Facebook (Instant Articles) and Apple (News) were the first to embark on this type of offer, closely followed by Twitter (Moments) and Snapchat (Discover), but with the lack of transparency on these platforms, nothing suggests that content producers will be able to actually control their targeting. Facebook, for one, no longer shows all of your friends posts in your news feed.

Will you trust it for your articles?
##Google AMP: Change the Packaging, Keep the Content
In contrast to the aforementioned players, Google’s positioning is different. It is no secret that the search engine giant primarily specializes in content indexing, so it comes as no surprise that they would launch an initiative such as Accelerated Mobile Pages(AMP). Google AMP uses a custom version of HTML and makes it possible to bundle lightweight content together with advertising (via Google) and the related analytics. Google provides the market with a new format and will be scrutinizing whether it is adopted as the “standard” that is finally capable of solving the equation { readability × monetization × control }.

Obviously, Google’s interest is to increasingly centralize information by displaying results directly rather than redirecting readers to the content producer’s website. Another benefit is that with its rational approach to advertising, Google can engage in dialogue with major ad blocker software companies and promote the concept of acceptable ads.
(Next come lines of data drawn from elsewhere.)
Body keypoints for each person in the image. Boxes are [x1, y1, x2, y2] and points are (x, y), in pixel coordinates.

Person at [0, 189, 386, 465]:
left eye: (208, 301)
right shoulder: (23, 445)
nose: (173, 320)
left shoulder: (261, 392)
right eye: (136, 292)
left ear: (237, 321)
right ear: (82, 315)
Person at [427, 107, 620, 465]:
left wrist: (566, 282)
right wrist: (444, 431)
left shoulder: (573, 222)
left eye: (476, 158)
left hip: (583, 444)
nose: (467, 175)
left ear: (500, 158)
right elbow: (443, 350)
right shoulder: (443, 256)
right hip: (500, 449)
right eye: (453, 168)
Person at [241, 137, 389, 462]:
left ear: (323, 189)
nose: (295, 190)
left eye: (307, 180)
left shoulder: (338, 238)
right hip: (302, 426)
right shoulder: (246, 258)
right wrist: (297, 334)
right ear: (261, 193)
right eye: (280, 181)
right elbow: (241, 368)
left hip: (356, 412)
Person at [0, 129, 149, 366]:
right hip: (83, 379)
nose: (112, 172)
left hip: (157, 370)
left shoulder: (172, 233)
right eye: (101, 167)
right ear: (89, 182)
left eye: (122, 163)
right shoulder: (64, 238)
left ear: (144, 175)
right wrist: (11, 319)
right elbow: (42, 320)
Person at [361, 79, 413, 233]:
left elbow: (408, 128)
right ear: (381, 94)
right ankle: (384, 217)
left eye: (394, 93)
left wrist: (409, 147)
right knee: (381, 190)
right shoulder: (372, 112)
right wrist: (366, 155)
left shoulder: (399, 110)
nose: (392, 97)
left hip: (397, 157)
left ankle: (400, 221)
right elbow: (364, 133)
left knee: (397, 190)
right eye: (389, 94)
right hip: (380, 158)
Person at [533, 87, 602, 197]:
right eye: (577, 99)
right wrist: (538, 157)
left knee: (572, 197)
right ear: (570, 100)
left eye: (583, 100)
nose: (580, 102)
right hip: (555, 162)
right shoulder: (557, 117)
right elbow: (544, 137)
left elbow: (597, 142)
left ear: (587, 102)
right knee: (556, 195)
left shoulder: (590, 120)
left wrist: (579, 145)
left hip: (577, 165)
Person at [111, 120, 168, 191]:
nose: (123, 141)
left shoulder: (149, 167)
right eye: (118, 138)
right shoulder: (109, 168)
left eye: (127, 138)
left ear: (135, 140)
On a technical level, the approach is straightforward. Most CMSs can generate syndication feeds. There would simply be an additional feed that would include tracking and advertising campaigns. WordPress is already liaising with Google on that topic.

From a business perspective, however, this approach is more than likely to worry professionals who would find themselves deprived of the control they now have over agencies. In this context, it is hardly surprising that they swiftly gathered around a mea culpa posture and that they prefer reaching consensual agreements based on best practices.

##Unexplored Avenues, a Lesson for the Future
So what does the future hold for content monetization? No one really knows for sure. What is certain is that the harmful potential of ad blockers is driving the industry down a blind alley, forcing it to rethink business models towards more reader-friendly practices, such as L.E.A.N.((L.E.A.N. — for “Light, Encrypted, Ad choice supported, Non-invasive ads” — is a new best practice put forward by the IAB.)).

Many alternatives to the traditional advertising model are being contemplated, considering for example that the reader’s attention must be entirely focused on evaluating the quality of the content they are reading, but that in the meantime their device is idle. This means that human attention span can be traded for computing power, e.g. to generate cryptocurrencies for the content producer. But for now, security is mostly insufficient and large-scale deployment would be very complex.

The moral to remember is this: advertising is a concept that arises entirely from the refusal to consider that content has a cost. We are reaching the limits of this system, and one day we will also reach the limits of other so-called free systems such as social networks.

If you can, always prefer business models based on the added value of your content rather than offering it at a low cost or for free: you are sending the wrong signal and it is hard to move away from this model afterward.